• **Records provided**
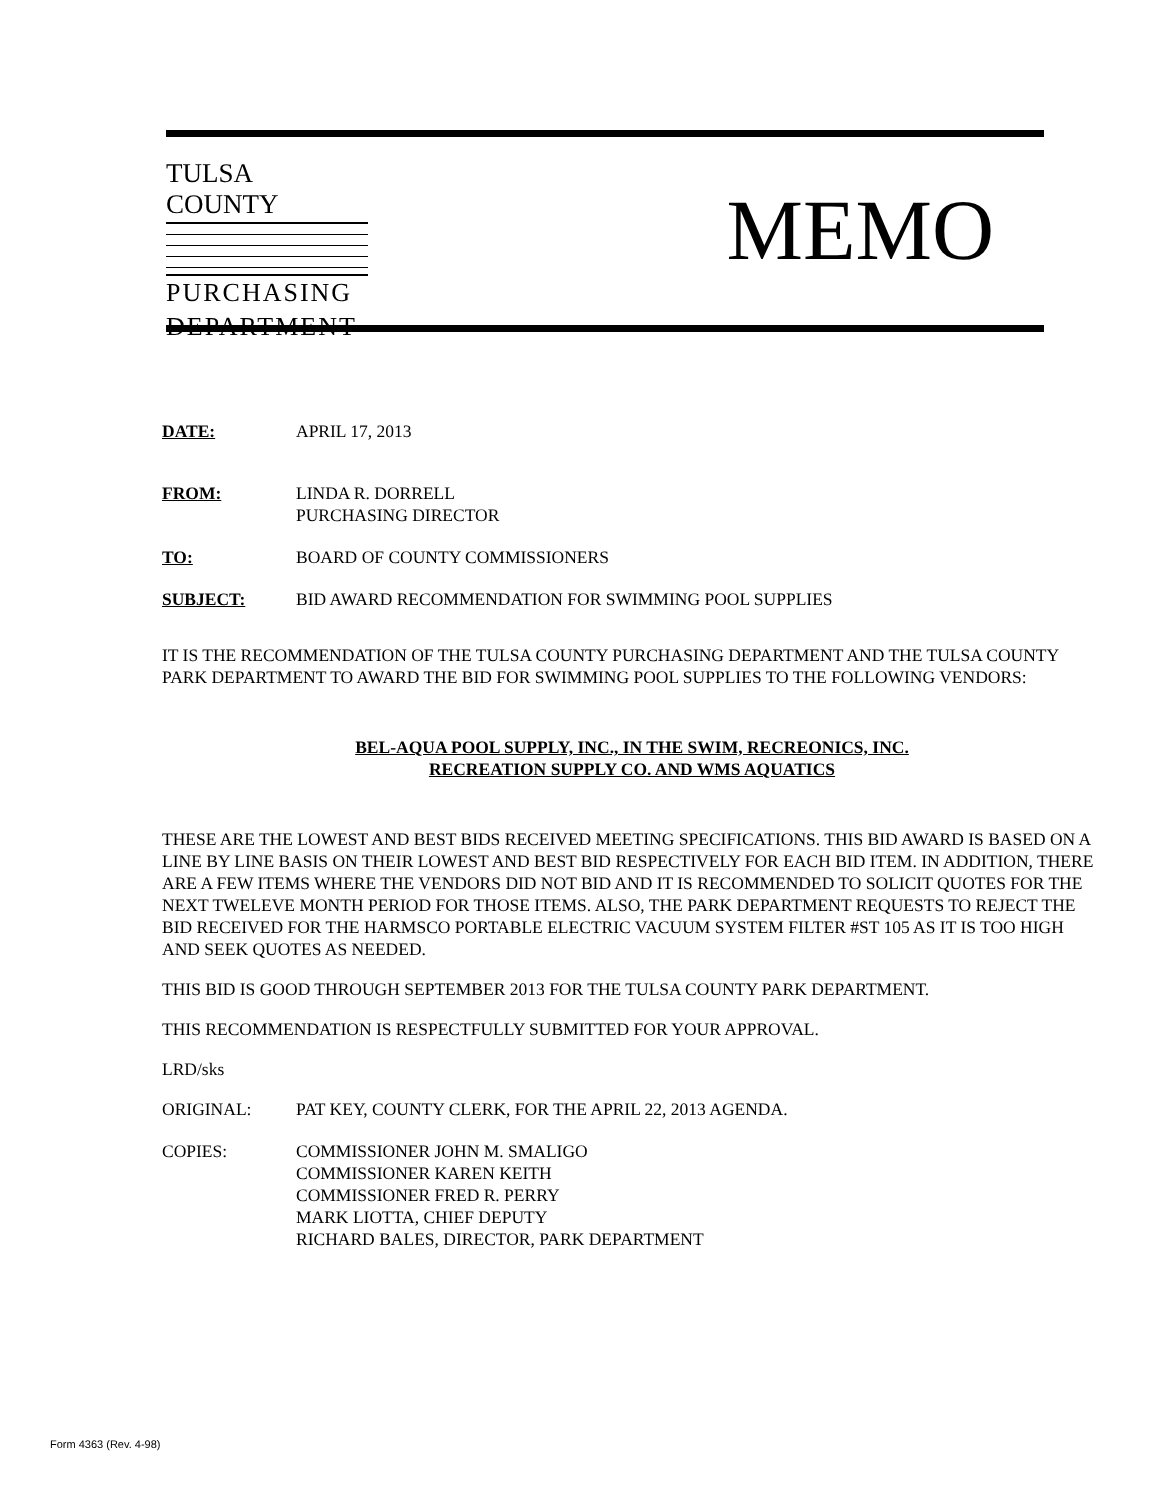TULSA COUNTY
PURCHASING
DEPARTMENT
MEMO
DATE: APRIL 17, 2013
FROM: LINDA R. DORRELL
PURCHASING DIRECTOR
TO: BOARD OF COUNTY COMMISSIONERS
SUBJECT: BID AWARD RECOMMENDATION FOR SWIMMING POOL SUPPLIES
IT IS THE RECOMMENDATION OF THE TULSA COUNTY PURCHASING DEPARTMENT AND THE TULSA COUNTY PARK DEPARTMENT TO AWARD THE BID FOR SWIMMING POOL SUPPLIES TO THE FOLLOWING VENDORS:
BEL-AQUA POOL SUPPLY, INC., IN THE SWIM, RECREONICS, INC.
RECREATION SUPPLY CO. AND WMS AQUATICS
THESE ARE THE LOWEST AND BEST BIDS RECEIVED MEETING SPECIFICATIONS. THIS BID AWARD IS BASED ON A LINE BY LINE BASIS ON THEIR LOWEST AND BEST BID RESPECTIVELY FOR EACH BID ITEM. IN ADDITION, THERE ARE A FEW ITEMS WHERE THE VENDORS DID NOT BID AND IT IS RECOMMENDED TO SOLICIT QUOTES FOR THE NEXT TWELEVE MONTH PERIOD FOR THOSE ITEMS. ALSO, THE PARK DEPARTMENT REQUESTS TO REJECT THE BID RECEIVED FOR THE HARMSCO PORTABLE ELECTRIC VACUUM SYSTEM FILTER #ST 105 AS IT IS TOO HIGH AND SEEK QUOTES AS NEEDED.
THIS BID IS GOOD THROUGH SEPTEMBER 2013 FOR THE TULSA COUNTY PARK DEPARTMENT.
THIS RECOMMENDATION IS RESPECTFULLY SUBMITTED FOR YOUR APPROVAL.
LRD/sks
ORIGINAL: PAT KEY, COUNTY CLERK, FOR THE APRIL 22, 2013 AGENDA.
COPIES: COMMISSIONER JOHN M. SMALIGO
COMMISSIONER KAREN KEITH
COMMISSIONER FRED R. PERRY
MARK LIOTTA, CHIEF DEPUTY
RICHARD BALES, DIRECTOR, PARK DEPARTMENT
Form 4363 (Rev. 4-98)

• **Task description**
Each line holding the word "SUPPLY" must be pulled from the records.

• **Output for this task**
BEL-AQUA POOL SUPPLY, INC., IN THE SWIM, RECREONICS, INC.
RECREATION SUPPLY CO. AND WMS AQUATICS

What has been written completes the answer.